Data provided
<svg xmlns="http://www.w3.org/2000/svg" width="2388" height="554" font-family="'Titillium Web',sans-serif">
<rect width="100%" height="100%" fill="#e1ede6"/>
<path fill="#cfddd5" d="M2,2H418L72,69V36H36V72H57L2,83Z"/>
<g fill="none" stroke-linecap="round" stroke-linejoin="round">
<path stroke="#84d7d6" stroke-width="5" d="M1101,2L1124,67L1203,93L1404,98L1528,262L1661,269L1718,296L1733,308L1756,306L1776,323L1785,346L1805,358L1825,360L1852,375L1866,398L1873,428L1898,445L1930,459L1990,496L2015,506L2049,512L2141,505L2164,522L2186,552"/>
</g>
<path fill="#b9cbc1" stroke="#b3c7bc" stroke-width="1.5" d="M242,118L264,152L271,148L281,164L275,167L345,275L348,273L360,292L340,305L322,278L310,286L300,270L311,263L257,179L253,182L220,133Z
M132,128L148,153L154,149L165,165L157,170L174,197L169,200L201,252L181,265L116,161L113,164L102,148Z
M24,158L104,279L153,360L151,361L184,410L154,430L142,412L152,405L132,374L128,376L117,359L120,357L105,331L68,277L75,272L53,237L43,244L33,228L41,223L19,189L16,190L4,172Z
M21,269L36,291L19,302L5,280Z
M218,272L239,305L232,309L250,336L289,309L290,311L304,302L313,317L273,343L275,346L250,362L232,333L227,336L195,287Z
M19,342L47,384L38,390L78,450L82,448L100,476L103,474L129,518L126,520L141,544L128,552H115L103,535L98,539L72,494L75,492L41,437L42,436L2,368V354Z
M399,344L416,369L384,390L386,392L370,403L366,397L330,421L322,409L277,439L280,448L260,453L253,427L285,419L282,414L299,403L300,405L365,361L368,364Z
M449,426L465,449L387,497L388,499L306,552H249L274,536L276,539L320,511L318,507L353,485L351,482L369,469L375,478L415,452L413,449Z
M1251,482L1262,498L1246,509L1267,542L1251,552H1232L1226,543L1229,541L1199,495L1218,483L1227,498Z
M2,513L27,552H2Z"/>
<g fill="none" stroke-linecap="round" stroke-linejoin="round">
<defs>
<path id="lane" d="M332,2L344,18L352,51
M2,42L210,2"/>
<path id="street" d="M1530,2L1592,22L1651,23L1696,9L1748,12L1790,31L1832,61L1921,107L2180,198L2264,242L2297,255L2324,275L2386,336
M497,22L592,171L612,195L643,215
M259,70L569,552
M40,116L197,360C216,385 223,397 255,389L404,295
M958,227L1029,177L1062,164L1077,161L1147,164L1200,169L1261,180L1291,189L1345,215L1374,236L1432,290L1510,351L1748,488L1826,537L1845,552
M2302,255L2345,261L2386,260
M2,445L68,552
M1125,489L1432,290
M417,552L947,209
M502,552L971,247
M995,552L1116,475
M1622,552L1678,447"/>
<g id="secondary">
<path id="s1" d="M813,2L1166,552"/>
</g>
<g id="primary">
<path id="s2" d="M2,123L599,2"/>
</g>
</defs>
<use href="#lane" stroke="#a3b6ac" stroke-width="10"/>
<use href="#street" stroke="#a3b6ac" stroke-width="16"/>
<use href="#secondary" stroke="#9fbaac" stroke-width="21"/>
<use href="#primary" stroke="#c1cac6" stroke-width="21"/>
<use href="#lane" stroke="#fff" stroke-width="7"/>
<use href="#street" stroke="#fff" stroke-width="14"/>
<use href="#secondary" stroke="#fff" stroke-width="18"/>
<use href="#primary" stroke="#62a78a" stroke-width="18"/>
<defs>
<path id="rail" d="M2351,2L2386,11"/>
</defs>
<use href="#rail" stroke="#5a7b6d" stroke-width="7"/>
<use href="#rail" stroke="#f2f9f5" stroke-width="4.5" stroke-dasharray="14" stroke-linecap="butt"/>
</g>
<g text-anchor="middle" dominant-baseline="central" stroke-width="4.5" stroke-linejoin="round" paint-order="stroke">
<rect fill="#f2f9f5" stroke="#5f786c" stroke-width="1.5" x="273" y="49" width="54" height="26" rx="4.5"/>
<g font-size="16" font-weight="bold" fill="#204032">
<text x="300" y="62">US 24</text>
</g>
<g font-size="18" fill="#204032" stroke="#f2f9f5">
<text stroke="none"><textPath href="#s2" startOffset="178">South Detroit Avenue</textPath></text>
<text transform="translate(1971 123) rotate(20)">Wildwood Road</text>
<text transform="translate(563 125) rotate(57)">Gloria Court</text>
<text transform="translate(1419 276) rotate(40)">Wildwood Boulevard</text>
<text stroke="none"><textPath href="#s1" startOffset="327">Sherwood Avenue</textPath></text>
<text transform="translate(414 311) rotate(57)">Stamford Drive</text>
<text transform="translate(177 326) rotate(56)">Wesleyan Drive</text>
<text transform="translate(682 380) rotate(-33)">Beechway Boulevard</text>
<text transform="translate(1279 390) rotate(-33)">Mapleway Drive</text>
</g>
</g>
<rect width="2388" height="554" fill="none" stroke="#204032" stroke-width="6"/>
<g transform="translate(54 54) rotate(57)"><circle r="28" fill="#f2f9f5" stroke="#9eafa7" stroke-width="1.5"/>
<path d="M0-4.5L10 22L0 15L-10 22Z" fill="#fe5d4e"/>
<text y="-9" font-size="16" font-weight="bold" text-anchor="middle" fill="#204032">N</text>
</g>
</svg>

What is being asked
In full and without changes, give the data above once more.

Answer for the task
<svg xmlns="http://www.w3.org/2000/svg" width="2388" height="554" font-family="'Titillium Web',sans-serif">
<rect width="100%" height="100%" fill="#e1ede6"/>
<path fill="#cfddd5" d="M2,2H418L72,69V36H36V72H57L2,83Z"/>
<g fill="none" stroke-linecap="round" stroke-linejoin="round">
<path stroke="#84d7d6" stroke-width="5" d="M1101,2L1124,67L1203,93L1404,98L1528,262L1661,269L1718,296L1733,308L1756,306L1776,323L1785,346L1805,358L1825,360L1852,375L1866,398L1873,428L1898,445L1930,459L1990,496L2015,506L2049,512L2141,505L2164,522L2186,552"/>
</g>
<path fill="#b9cbc1" stroke="#b3c7bc" stroke-width="1.5" d="M242,118L264,152L271,148L281,164L275,167L345,275L348,273L360,292L340,305L322,278L310,286L300,270L311,263L257,179L253,182L220,133Z
M132,128L148,153L154,149L165,165L157,170L174,197L169,200L201,252L181,265L116,161L113,164L102,148Z
M24,158L104,279L153,360L151,361L184,410L154,430L142,412L152,405L132,374L128,376L117,359L120,357L105,331L68,277L75,272L53,237L43,244L33,228L41,223L19,189L16,190L4,172Z
M21,269L36,291L19,302L5,280Z
M218,272L239,305L232,309L250,336L289,309L290,311L304,302L313,317L273,343L275,346L250,362L232,333L227,336L195,287Z
M19,342L47,384L38,390L78,450L82,448L100,476L103,474L129,518L126,520L141,544L128,552H115L103,535L98,539L72,494L75,492L41,437L42,436L2,368V354Z
M399,344L416,369L384,390L386,392L370,403L366,397L330,421L322,409L277,439L280,448L260,453L253,427L285,419L282,414L299,403L300,405L365,361L368,364Z
M449,426L465,449L387,497L388,499L306,552H249L274,536L276,539L320,511L318,507L353,485L351,482L369,469L375,478L415,452L413,449Z
M1251,482L1262,498L1246,509L1267,542L1251,552H1232L1226,543L1229,541L1199,495L1218,483L1227,498Z
M2,513L27,552H2Z"/>
<g fill="none" stroke-linecap="round" stroke-linejoin="round">
<defs>
<path id="lane" d="M332,2L344,18L352,51
M2,42L210,2"/>
<path id="street" d="M1530,2L1592,22L1651,23L1696,9L1748,12L1790,31L1832,61L1921,107L2180,198L2264,242L2297,255L2324,275L2386,336
M497,22L592,171L612,195L643,215
M259,70L569,552
M40,116L197,360C216,385 223,397 255,389L404,295
M958,227L1029,177L1062,164L1077,161L1147,164L1200,169L1261,180L1291,189L1345,215L1374,236L1432,290L1510,351L1748,488L1826,537L1845,552
M2302,255L2345,261L2386,260
M2,445L68,552
M1125,489L1432,290
M417,552L947,209
M502,552L971,247
M995,552L1116,475
M1622,552L1678,447"/>
<g id="secondary">
<path id="s1" d="M813,2L1166,552"/>
</g>
<g id="primary">
<path id="s2" d="M2,123L599,2"/>
</g>
</defs>
<use href="#lane" stroke="#a3b6ac" stroke-width="10"/>
<use href="#street" stroke="#a3b6ac" stroke-width="16"/>
<use href="#secondary" stroke="#9fbaac" stroke-width="21"/>
<use href="#primary" stroke="#c1cac6" stroke-width="21"/>
<use href="#lane" stroke="#fff" stroke-width="7"/>
<use href="#street" stroke="#fff" stroke-width="14"/>
<use href="#secondary" stroke="#fff" stroke-width="18"/>
<use href="#primary" stroke="#62a78a" stroke-width="18"/>
<defs>
<path id="rail" d="M2351,2L2386,11"/>
</defs>
<use href="#rail" stroke="#5a7b6d" stroke-width="7"/>
<use href="#rail" stroke="#f2f9f5" stroke-width="4.5" stroke-dasharray="14" stroke-linecap="butt"/>
</g>
<g text-anchor="middle" dominant-baseline="central" stroke-width="4.5" stroke-linejoin="round" paint-order="stroke">
<rect fill="#f2f9f5" stroke="#5f786c" stroke-width="1.5" x="273" y="49" width="54" height="26" rx="4.5"/>
<g font-size="16" font-weight="bold" fill="#204032">
<text x="300" y="62">US 24</text>
</g>
<g font-size="18" fill="#204032" stroke="#f2f9f5">
<text stroke="none"><textPath href="#s2" startOffset="178">South Detroit Avenue</textPath></text>
<text transform="translate(1971 123) rotate(20)">Wildwood Road</text>
<text transform="translate(563 125) rotate(57)">Gloria Court</text>
<text transform="translate(1419 276) rotate(40)">Wildwood Boulevard</text>
<text stroke="none"><textPath href="#s1" startOffset="327">Sherwood Avenue</textPath></text>
<text transform="translate(414 311) rotate(57)">Stamford Drive</text>
<text transform="translate(177 326) rotate(56)">Wesleyan Drive</text>
<text transform="translate(682 380) rotate(-33)">Beechway Boulevard</text>
<text transform="translate(1279 390) rotate(-33)">Mapleway Drive</text>
</g>
</g>
<rect width="2388" height="554" fill="none" stroke="#204032" stroke-width="6"/>
<g transform="translate(54 54) rotate(57)"><circle r="28" fill="#f2f9f5" stroke="#9eafa7" stroke-width="1.5"/>
<path d="M0-4.5L10 22L0 15L-10 22Z" fill="#fe5d4e"/>
<text y="-9" font-size="16" font-weight="bold" text-anchor="middle" fill="#204032">N</text>
</g>
</svg>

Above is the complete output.